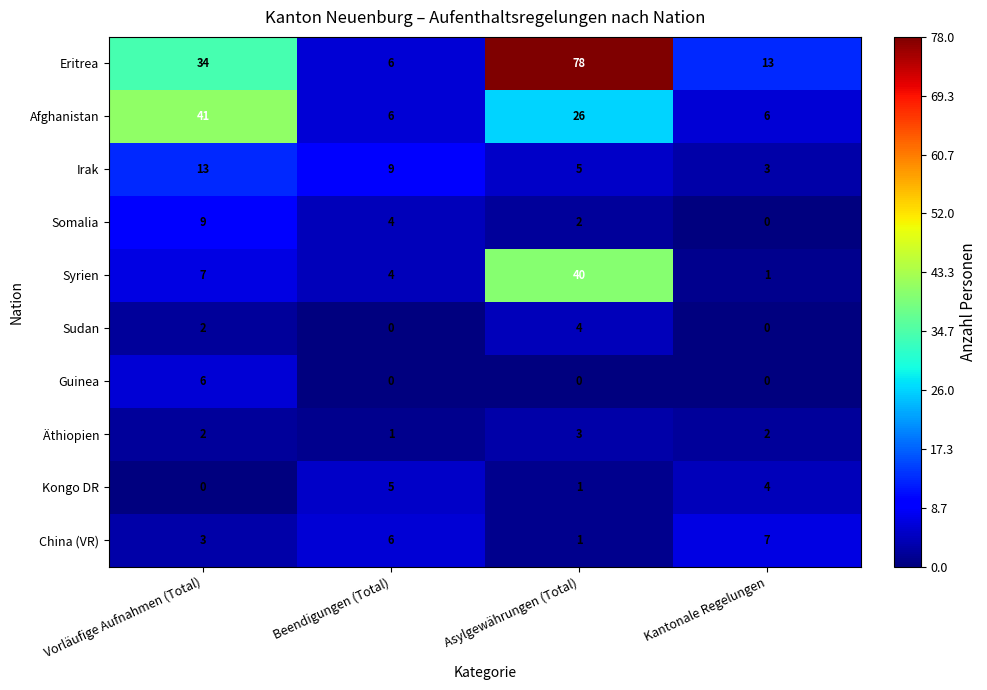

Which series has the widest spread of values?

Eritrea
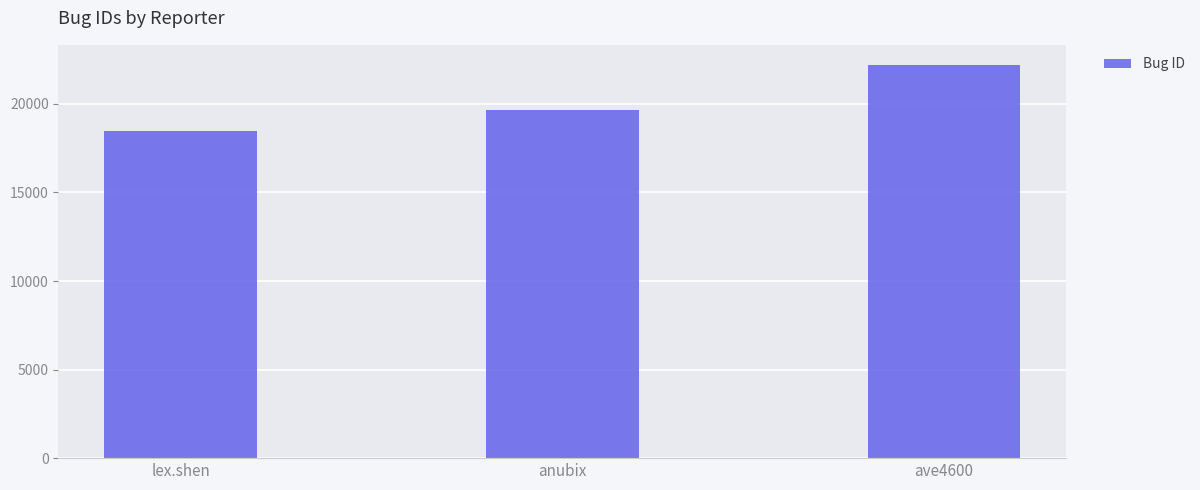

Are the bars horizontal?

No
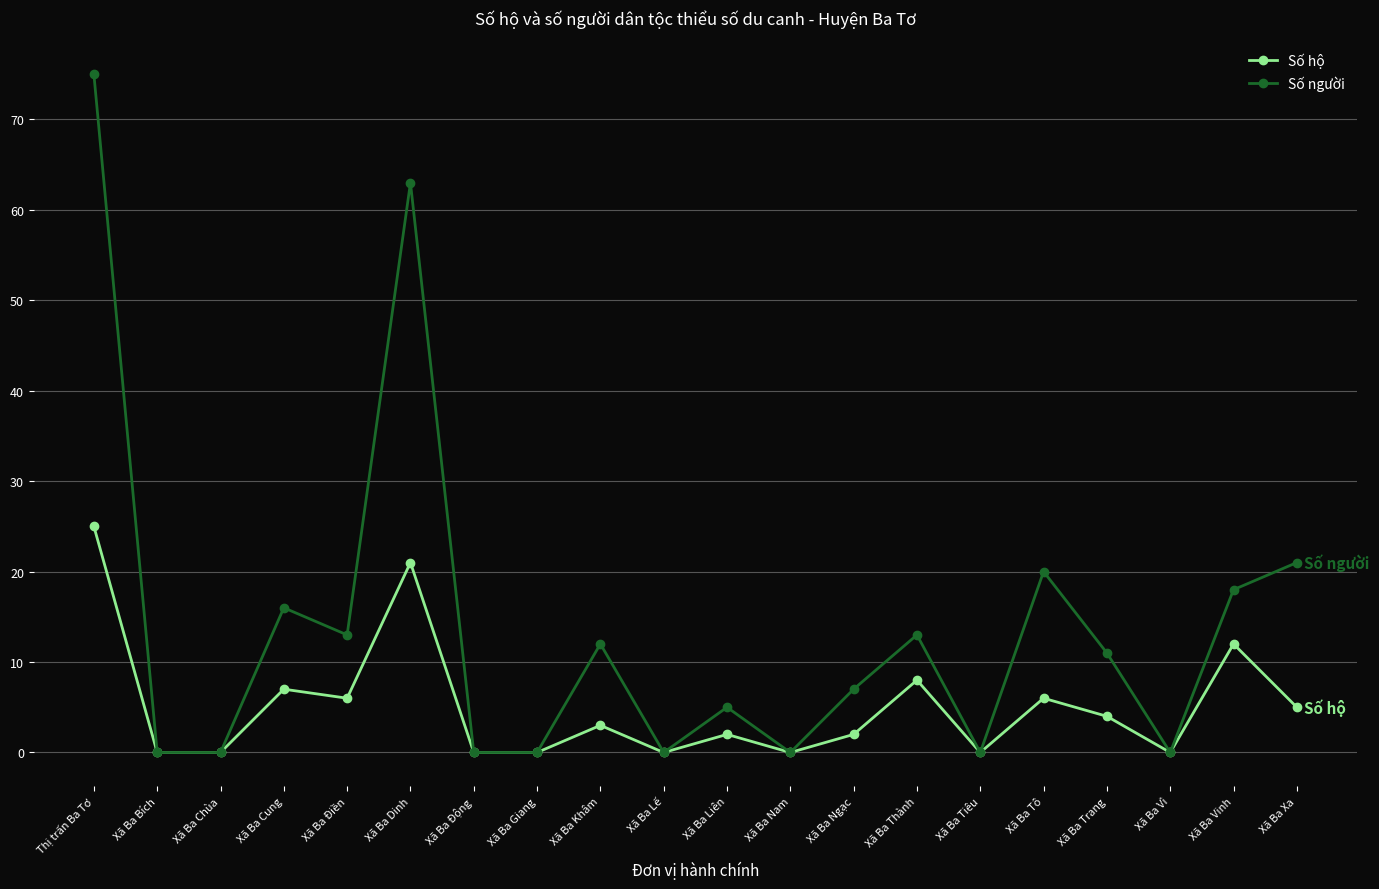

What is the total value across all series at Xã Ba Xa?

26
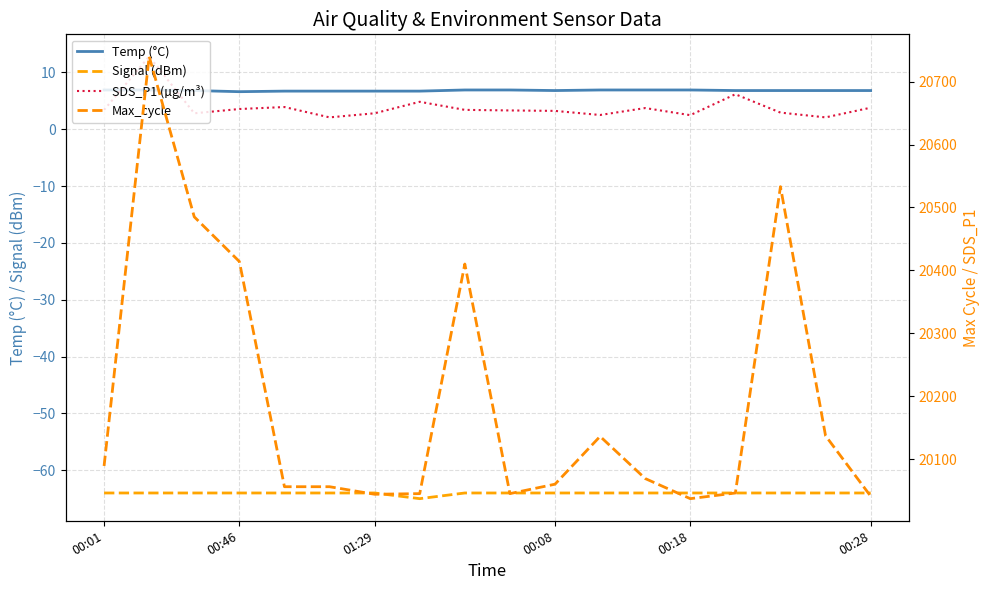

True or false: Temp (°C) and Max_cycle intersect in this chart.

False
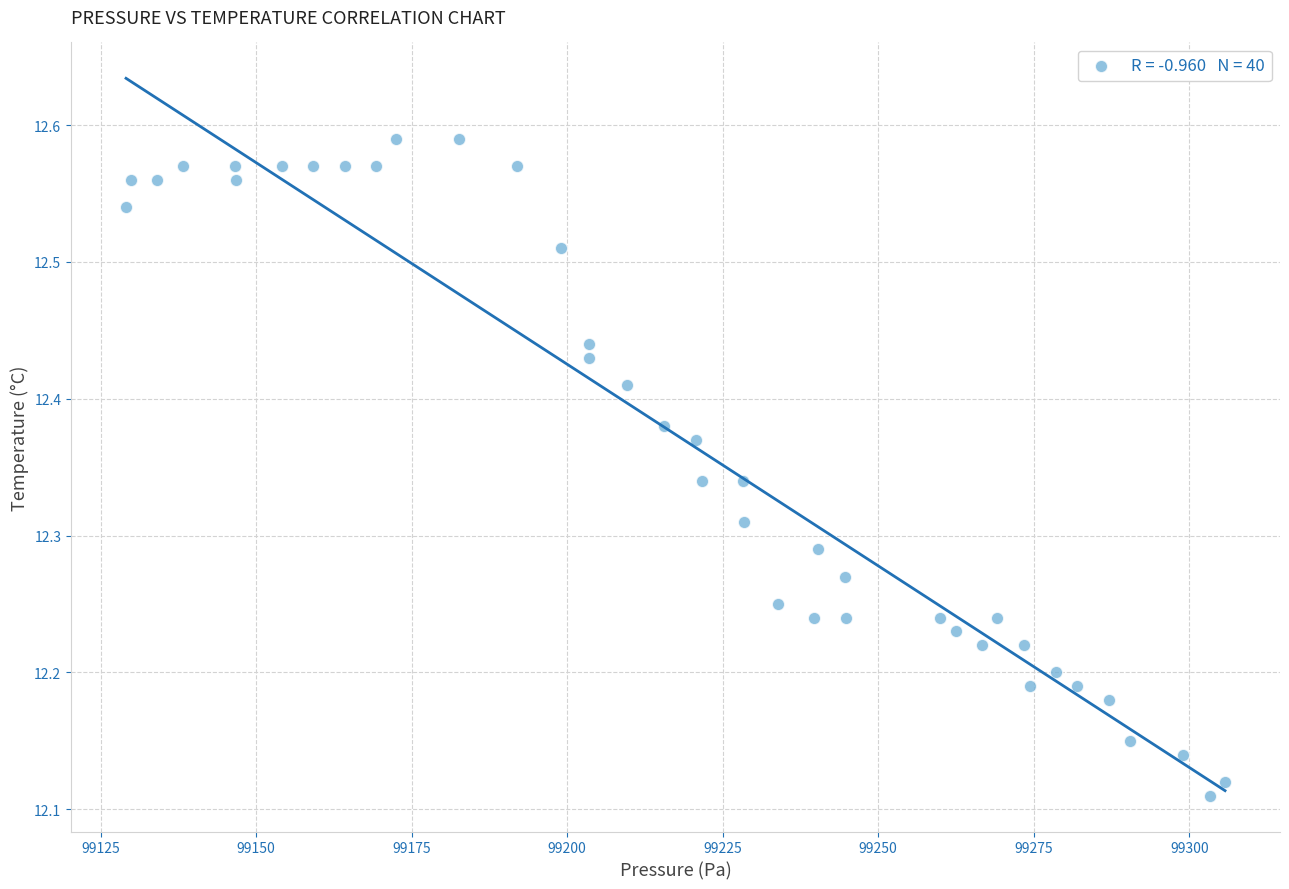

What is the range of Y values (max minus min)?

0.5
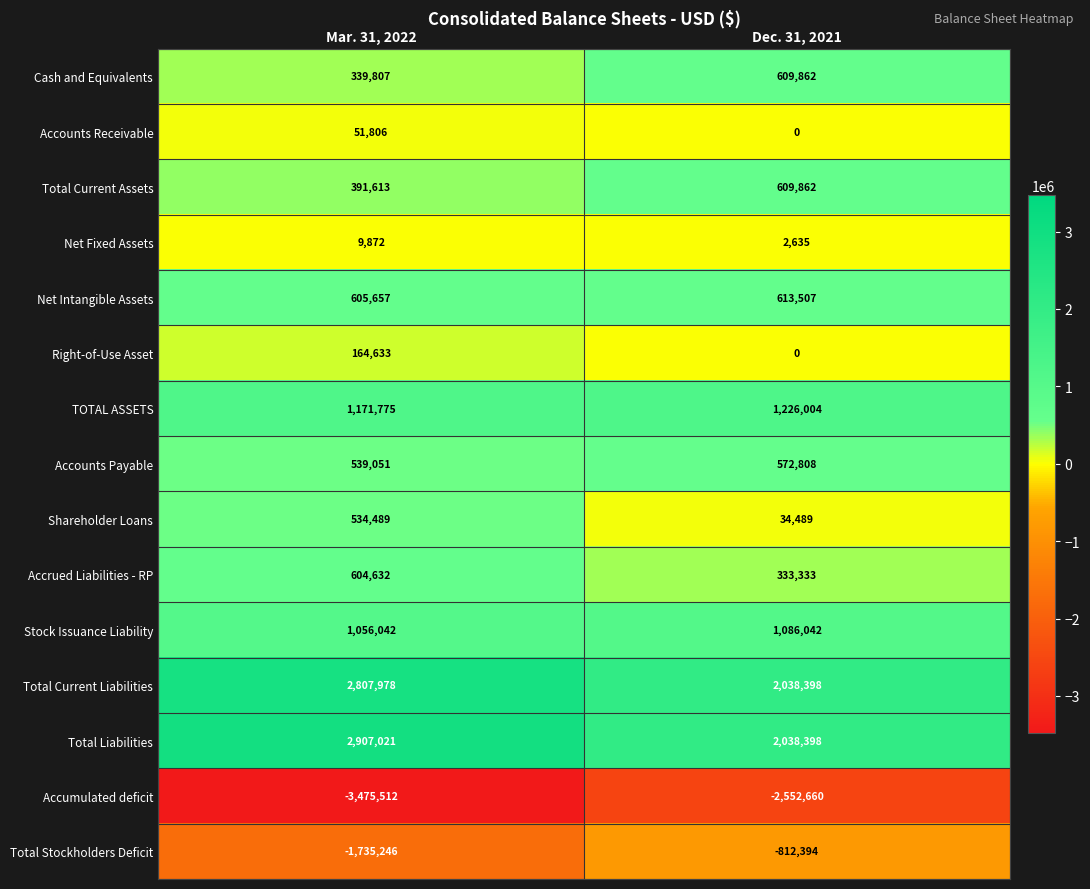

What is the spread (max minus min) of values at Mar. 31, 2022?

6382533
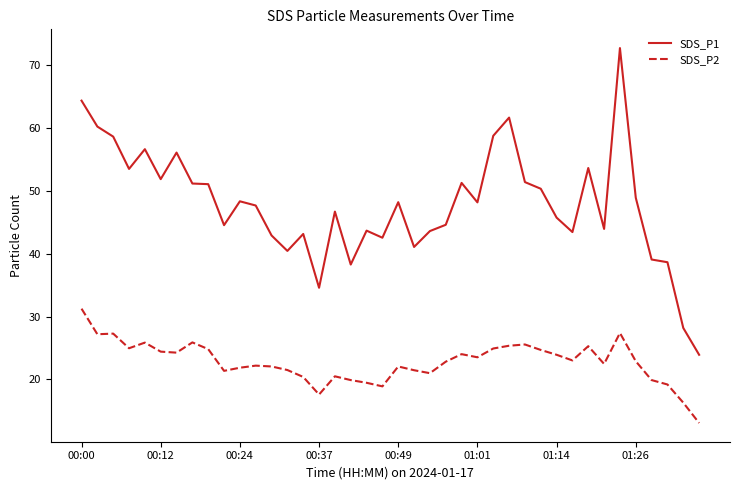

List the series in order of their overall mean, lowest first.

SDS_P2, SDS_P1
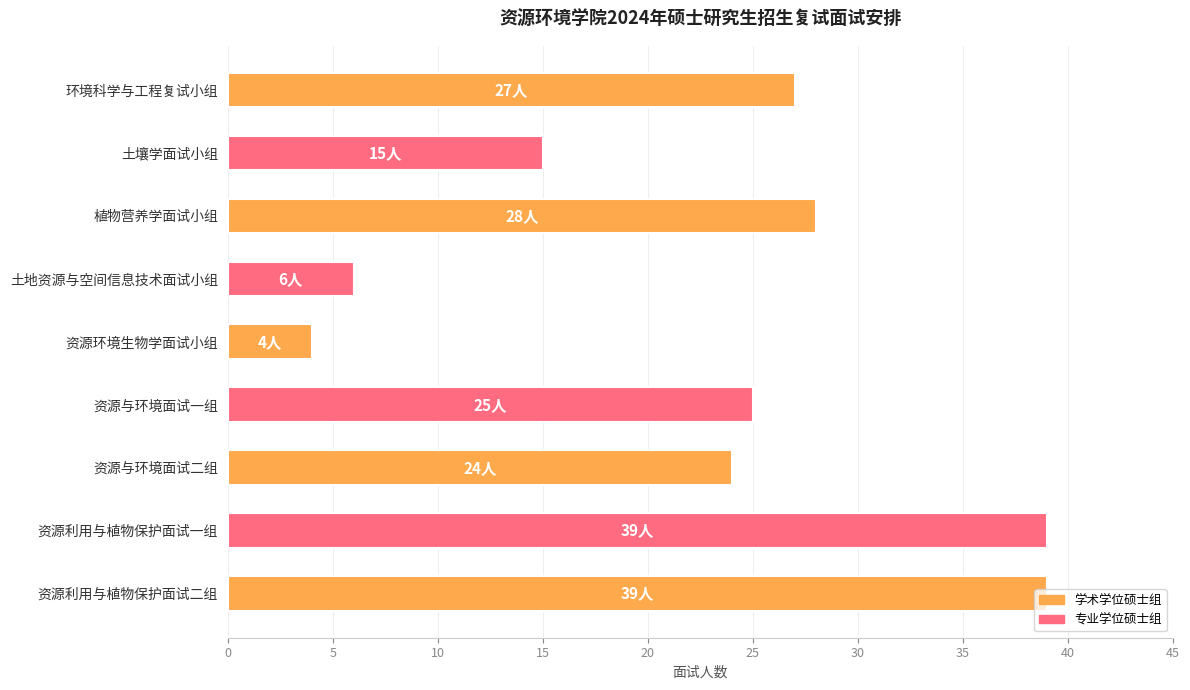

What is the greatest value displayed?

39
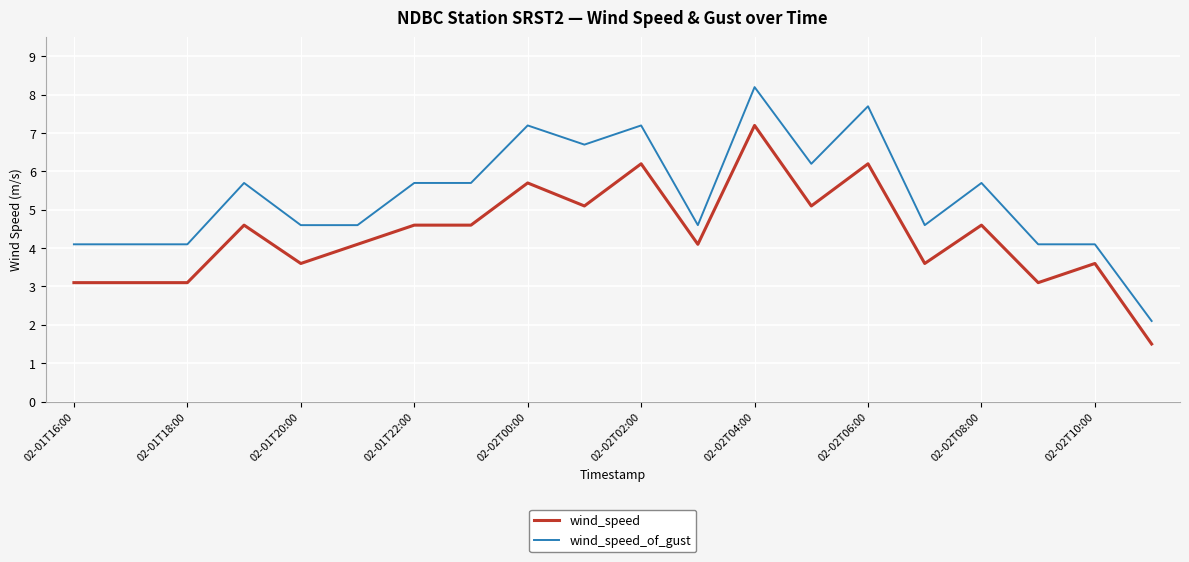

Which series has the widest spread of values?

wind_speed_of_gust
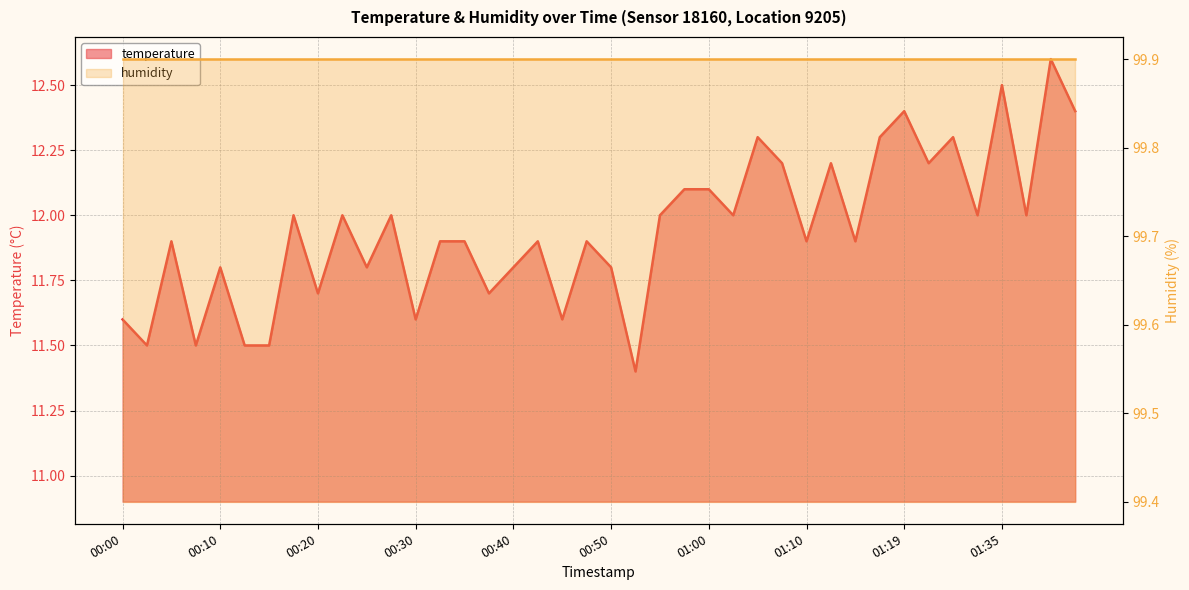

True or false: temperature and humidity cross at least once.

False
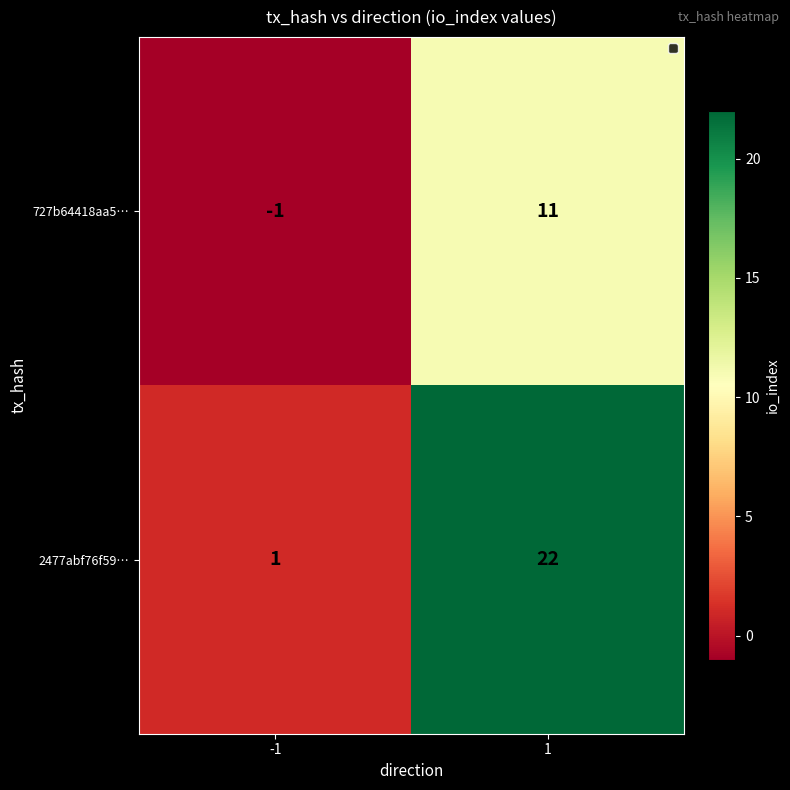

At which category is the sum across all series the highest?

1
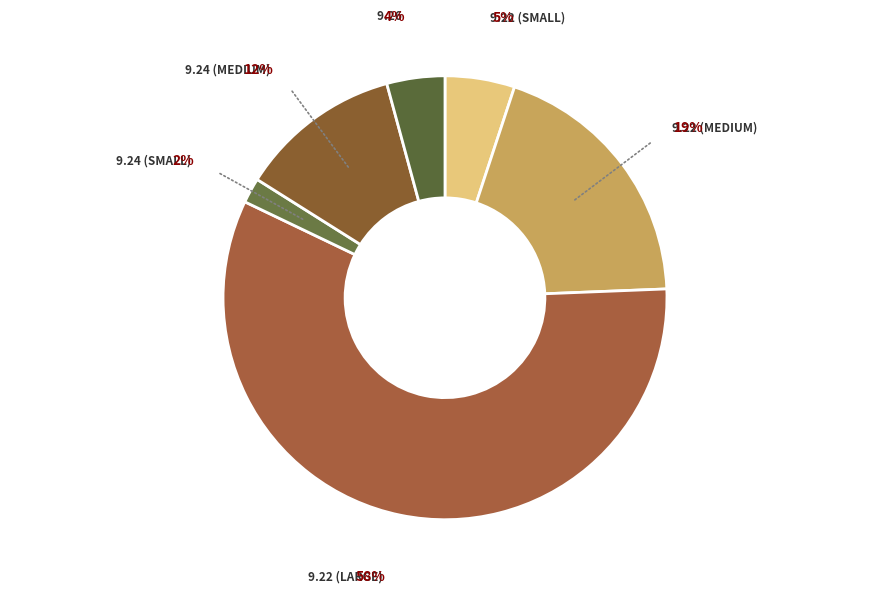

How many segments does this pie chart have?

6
===
**Task details**
Copy out all of the data above word for word, but leave out the pictures.

**Answer space**
Which series has the widest spread of values?

Eritrea

Are the bars horizontal?

No

What is the total value across all series at Xã Ba Xa?

26

True or false: Temp (°C) and Max_cycle intersect in this chart.

False

What is the range of Y values (max minus min)?

0.5

What is the spread (max minus min) of values at Mar. 31, 2022?

6382533

List the series in order of their overall mean, lowest first.

SDS_P2, SDS_P1

What is the greatest value displayed?

39

Which series has the widest spread of values?

wind_speed_of_gust

True or false: temperature and humidity cross at least once.

False

At which category is the sum across all series the highest?

1

How many segments does this pie chart have?

6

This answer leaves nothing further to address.